O Museu Lalique mantém relações estreitas com as Étoiles Terrestres: descontos para a visita dos locais, ações de comunicação (folhetos e cartazes, portal de internet, ações na imprensa) e mediação comum (kit pedagógico, eventos em comum).
Também estamos em contato regular com o museu da Escola de Nancy e o Baccarat.
Quais inovações técnicas René Lalique trouxe para o mundo do vidro?
A filosofia de René Lalique era tornar a beleza acessível e democratizar o acesso à arte. Ele registrou várias patentes, sobretudo no campo de frascos de perfume, mas também no campo da arquitetura, iluminação...
Como é feita a continuidade do trabalho de René Lalique hoje em dia? Quem é responsável pela criação na Lalique? Como se resolve o equilíbrio entre tradição e novidade?
Hoje a Lalique tem um estúdio criativo dirigido por Marc Larminaux. Ele revisita as principais fontes de inspiração de René Lalique: a mulher, a fauna e a flora.
Dentro da Lalique Art foram estabelecidas colaborações com artistas contemporâneos, como Zaha Hadid, Damien Hirst ou, mais recentemente, Arik Lévy.
Quem são os artistas contemporâneos do vidro que você mais gosta hoje?
Recentemente me apaixonei pelo trabalho de Loretta Yang, mas também gosto muito do trabalho de Bernard Dejonghe. Gosto de Leperlier, Isabelle Monod e Matei Negreanu, para citar mais alguns.

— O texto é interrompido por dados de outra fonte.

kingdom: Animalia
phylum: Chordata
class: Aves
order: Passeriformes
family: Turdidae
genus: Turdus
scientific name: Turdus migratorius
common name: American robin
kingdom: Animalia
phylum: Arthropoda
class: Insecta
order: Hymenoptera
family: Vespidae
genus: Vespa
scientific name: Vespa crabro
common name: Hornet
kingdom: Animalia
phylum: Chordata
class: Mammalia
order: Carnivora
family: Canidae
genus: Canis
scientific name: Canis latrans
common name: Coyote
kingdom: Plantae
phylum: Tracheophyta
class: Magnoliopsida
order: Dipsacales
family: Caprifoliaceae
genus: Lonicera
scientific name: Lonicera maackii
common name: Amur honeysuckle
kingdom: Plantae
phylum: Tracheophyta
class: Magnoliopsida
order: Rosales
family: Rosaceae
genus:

Quais artistas, na sua opinião, podem ser considerados herdeiros artísticos de René Lalique?
É difícil dizer, mas há alguns anos, durante um seminário dedicado a Lalique em Corning, tive o prazer de conhecer Amie McNeel, cujo processo me interessou especialmente e que achei muito adequado, dada a maneira dela de revisitar o trabalho de René Lalique.